La version finale de Death Mills est constituée d’images venues des documentaires réalisés par Stevens et par Ford, ainsi que d’un extrait du Der Triumph des Willens (Triomphe de la volonté), film de propagande nazie réalisé par Leni Riefenstahl en 1934. L’ouverture est wilderienne. Avril 1945: une procession d’hommes portant des croix blanches barre le cadre d’une diagonale. Le commentaire indique que ce sont des citoyens de Gardelegen. Plus de 1000 hommes ont, quelques mois plus tôt, trouvé la mort tout près, dans une grange. C’est à garnir leurs tombes que les croix vont servir. Toujours conduit par la voix off, le film quitte ensuite cette petite ville de la Saxe pour les camps de concentration. À Auschwitz, des médecins constatent l’état des corps, les marques laissées par les coups et les appareils... À Ohrdruf, on fait démonstration au général Eisenhower de quelques procédés de torture. Puis les responsables de la Allied Investigation Commission viennent authentifier aux yeux du monde ce qui semble si impossible à croire. De Dachau à Auschwitz, de Niederhagen à Mechelen, images et voix prolongent le parcours des atrocités. Ici, elles s’arrêtent sur le fonctionnement des chambres à gaz. Là, elles évoquent les nombreux prisonniers morts peu avant l’arrivée des Alliés.
À mi-film le commentaire narre, images à l’appui, ce qui s’est déroulé dans la grange de Gardelegen: 1 100 hommes brûlés vifs ou abattus par balle s’ils tentaient de s’échapper – on connaît depuis le chiffre exact: 1 016. Des horreurs, Death Mills remonte maintenant à leurs auteurs. Voici les dignitaires nazis forcés de voir les crimes dont ils ont indignement nié l’existence. Parmi eux se trouve Josef Kramer, le commandant du camp de Belsen. Et la litanie des horreurs continue: les morts par suffocation ou par balle, par empoisonnement ou au gaz... De rares survivants apparaissent, quelques femmes à Nordhausen et à Reinsdorf, des enfants à Auschwitz. Puis vient la dernière partie de Death Mills. Non plus les horreurs, non plus les bourreaux et les victimes, mais ceux qui n’ont rien vu ou rien voulu voir. Hommes et femmes d’une petite ville sont escortés par les soldats alliés jusqu’à un camp situé non loin. On les voit d’abord insouciants et souriants, comme s’ils faisaient une partie de campagne, «un pique-nique», puis ce sont l’affliction et le dégoût: «Car la mort seule, ici, eut son festin.»
À partir de cet instant et jusqu’à la fin, le commentaire doit être retranscrit en intégralité.
Ces Allemands, ceux qui prétendaient ne pas savoir, étaient responsables eux aussi. C’est bien volontiers qu’ils avaient mis leur destin entre les mains de criminels et de fous. Aujourd’hui, ils vous disent qu’ils ne voulaient pas faire de mal, qu’ils ne savaient rien de ce qui se passait et que, même s’ils avaient su, ils n’auraient rien pu faire. Les paysans ont reçu des tonnes de cendres humaines en guise d’engrais, mais n’ont apparemment pas suspecté qu’elles aient pu provenir d’êtres humains. Les fabricants ont reçu des tonnes de cheveux humains, mais n’ont apparemment jamais imaginé qu’ils puissent provenir des têtes de femmes assassinées. Aucun cauchemar n’a jamais hanté les nuits de ceux qui vivaient à proximité des camps de concentration. Les cris et les gémissements de ceux qu’on torturait, on les a assurément confondus avec les plaintes du vent.

Entrées de la collection:
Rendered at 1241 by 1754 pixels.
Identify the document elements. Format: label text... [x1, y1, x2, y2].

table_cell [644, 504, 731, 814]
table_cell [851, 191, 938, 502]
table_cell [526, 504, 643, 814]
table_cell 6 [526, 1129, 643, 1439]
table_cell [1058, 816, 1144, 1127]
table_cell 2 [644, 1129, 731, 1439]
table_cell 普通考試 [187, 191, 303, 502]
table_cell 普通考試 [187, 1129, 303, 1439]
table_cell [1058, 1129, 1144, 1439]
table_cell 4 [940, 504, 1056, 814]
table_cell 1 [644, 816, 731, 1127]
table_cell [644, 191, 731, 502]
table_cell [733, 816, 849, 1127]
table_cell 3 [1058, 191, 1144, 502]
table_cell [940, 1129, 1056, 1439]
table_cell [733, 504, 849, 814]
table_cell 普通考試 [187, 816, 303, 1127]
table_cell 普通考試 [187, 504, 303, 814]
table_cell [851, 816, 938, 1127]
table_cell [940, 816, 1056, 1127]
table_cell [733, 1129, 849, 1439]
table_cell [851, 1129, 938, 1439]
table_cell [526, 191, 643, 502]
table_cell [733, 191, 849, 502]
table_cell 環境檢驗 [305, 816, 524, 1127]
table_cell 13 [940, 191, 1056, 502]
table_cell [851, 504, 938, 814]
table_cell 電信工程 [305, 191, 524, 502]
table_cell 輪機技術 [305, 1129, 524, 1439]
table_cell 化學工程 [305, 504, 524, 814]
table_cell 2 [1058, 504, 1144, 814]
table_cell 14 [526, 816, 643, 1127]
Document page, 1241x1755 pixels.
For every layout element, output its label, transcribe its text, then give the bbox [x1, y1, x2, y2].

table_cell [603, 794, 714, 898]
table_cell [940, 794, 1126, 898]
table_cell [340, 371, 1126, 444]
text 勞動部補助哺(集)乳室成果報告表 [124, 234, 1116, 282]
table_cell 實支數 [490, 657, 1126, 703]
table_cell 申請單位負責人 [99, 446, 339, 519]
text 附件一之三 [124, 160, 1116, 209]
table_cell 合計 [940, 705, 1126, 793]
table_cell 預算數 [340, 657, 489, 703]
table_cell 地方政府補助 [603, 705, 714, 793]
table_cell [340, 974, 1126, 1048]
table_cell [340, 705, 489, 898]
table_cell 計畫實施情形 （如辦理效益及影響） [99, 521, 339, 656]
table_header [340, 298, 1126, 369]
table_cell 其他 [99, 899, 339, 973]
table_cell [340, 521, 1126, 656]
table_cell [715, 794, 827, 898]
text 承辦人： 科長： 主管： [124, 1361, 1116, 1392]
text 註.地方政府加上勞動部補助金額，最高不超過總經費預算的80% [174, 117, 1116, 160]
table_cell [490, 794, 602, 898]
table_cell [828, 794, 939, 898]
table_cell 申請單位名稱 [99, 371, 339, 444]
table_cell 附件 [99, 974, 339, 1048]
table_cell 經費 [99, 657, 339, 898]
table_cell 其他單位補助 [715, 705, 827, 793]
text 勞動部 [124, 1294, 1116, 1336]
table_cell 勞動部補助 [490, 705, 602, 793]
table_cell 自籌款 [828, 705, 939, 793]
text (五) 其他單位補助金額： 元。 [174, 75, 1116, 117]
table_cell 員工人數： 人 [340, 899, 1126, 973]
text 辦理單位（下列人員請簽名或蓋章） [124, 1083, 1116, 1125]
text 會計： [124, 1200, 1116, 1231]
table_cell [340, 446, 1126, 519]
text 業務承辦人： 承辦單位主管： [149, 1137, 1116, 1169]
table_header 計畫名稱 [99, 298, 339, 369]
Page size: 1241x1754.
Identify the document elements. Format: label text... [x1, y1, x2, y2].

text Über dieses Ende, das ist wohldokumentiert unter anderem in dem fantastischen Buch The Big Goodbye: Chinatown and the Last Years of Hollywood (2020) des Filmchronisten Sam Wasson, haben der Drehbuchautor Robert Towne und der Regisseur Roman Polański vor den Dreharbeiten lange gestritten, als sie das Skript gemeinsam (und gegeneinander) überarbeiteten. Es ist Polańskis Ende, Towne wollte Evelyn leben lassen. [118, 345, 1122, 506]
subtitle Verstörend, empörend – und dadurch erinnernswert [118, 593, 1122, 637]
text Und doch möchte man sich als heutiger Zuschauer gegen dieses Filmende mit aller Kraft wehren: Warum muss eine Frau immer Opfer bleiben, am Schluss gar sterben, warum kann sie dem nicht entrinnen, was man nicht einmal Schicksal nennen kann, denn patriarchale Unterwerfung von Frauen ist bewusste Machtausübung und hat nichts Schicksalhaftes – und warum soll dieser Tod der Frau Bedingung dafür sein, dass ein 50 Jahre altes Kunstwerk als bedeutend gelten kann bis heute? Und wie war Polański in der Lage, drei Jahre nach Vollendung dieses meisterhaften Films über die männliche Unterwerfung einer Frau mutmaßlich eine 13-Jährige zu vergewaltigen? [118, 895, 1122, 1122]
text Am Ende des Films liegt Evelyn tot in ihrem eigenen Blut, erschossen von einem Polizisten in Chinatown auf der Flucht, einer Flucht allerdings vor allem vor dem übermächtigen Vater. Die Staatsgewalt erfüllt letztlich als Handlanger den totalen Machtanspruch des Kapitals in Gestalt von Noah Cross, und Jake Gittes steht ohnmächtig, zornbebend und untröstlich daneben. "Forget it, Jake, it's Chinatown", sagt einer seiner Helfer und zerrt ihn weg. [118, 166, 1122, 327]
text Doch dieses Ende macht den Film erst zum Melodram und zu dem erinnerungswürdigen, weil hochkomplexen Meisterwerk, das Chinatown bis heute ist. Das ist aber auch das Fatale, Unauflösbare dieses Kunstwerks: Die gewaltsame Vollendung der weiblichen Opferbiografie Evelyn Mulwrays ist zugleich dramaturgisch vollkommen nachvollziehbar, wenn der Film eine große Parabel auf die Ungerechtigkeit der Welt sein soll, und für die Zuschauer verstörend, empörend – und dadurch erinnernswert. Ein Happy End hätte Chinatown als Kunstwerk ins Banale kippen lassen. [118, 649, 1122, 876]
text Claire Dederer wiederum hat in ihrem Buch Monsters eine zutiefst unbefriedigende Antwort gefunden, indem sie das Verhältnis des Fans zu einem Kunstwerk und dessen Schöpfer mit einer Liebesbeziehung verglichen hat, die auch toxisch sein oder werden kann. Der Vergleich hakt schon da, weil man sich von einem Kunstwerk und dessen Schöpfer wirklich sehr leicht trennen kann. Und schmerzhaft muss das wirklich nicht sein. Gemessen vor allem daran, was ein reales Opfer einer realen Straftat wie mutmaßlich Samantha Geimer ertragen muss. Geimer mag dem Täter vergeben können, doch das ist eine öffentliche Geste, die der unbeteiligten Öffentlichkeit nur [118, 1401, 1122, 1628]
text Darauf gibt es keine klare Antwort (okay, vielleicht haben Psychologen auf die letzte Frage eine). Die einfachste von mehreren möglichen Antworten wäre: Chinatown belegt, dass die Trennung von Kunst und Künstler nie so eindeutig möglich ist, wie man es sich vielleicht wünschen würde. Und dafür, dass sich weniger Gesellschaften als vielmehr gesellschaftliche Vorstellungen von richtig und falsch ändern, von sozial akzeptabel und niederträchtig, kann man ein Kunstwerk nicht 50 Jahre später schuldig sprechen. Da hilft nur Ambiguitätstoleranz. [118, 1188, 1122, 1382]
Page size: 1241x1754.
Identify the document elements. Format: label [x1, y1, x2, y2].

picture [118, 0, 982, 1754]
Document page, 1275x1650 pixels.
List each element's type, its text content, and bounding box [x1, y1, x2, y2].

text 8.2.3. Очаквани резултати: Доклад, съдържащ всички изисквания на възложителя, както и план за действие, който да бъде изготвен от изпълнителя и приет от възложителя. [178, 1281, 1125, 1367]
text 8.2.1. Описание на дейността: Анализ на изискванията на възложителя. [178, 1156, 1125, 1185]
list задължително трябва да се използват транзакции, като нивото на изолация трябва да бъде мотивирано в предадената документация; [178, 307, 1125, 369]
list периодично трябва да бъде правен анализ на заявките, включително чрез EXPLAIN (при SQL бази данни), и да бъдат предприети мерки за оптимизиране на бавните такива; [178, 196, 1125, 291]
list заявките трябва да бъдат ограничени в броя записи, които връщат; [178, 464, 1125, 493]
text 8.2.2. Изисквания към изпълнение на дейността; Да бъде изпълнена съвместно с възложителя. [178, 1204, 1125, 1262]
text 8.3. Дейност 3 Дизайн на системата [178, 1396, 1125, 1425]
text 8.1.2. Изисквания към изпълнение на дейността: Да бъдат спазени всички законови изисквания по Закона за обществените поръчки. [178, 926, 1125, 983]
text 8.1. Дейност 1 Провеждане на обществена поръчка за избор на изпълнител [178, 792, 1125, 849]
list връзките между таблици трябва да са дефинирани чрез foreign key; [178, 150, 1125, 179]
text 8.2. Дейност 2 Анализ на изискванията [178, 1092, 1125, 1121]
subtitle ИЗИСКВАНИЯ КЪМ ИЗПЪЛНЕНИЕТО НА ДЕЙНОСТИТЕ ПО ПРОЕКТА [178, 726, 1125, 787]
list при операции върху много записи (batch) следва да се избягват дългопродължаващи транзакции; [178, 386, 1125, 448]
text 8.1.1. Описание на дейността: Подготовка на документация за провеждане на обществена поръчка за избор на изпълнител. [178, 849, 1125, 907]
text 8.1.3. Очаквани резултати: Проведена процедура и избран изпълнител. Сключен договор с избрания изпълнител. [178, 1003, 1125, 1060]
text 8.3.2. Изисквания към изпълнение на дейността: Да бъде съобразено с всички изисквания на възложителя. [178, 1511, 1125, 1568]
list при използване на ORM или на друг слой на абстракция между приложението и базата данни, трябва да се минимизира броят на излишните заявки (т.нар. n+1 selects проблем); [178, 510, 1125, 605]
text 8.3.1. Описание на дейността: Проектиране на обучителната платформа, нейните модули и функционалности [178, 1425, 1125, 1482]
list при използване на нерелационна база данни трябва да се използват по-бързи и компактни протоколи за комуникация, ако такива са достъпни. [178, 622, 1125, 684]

*À faire*.
(a) Répondez à ces questions sur l'extrait consacré à Death Mills :
(i) De quel film de propagande nazie vient le passage repris dans la version finale ?
(ii) Quel est le chiffre exact, connu depuis, des hommes morts dans la grange de Gardelegen ?
(iii) Qu'ont reçu les fabricants, d'après le commentaire de la fin ?
(b) Recopiez mot pour mot la partie de l'extrait sur Death Mills qui s'ouvre sur les mots contenant « Ces Allemands, ceux » et se ferme sur « plaintes du vent. ».

*Réponses*.
(a)
(i) Der Triumph des Willens (Triomphe de la volonté), réalisé par Leni Riefenstahl en 1934.
(ii) 1 016.
(iii) Des tonnes de cheveux humains.

(b)
Ces Allemands, ceux qui prétendaient ne pas savoir, étaient responsables eux aussi. C’est bien volontiers qu’ils avaient mis leur destin entre les mains de criminels et de fous. Aujourd’hui, ils vous disent qu’ils ne voulaient pas faire de mal, qu’ils ne savaient rien de ce qui se passait et que, même s’ils avaient su, ils n’auraient rien pu faire. Les paysans ont reçu des tonnes de cendres humaines en guise d’engrais, mais n’ont apparemment pas suspecté qu’elles aient pu provenir d’êtres humains. Les fabricants ont reçu des tonnes de cheveux humains, mais n’ont apparemment jamais imaginé qu’ils puissent provenir des têtes de femmes assassinées. Aucun cauchemar n’a jamais hanté les nuits de ceux qui vivaient à proximité des camps de concentration. Les cris et les gémissements de ceux qu’on torturait, on les a assurément confondus avec les plaintes du vent.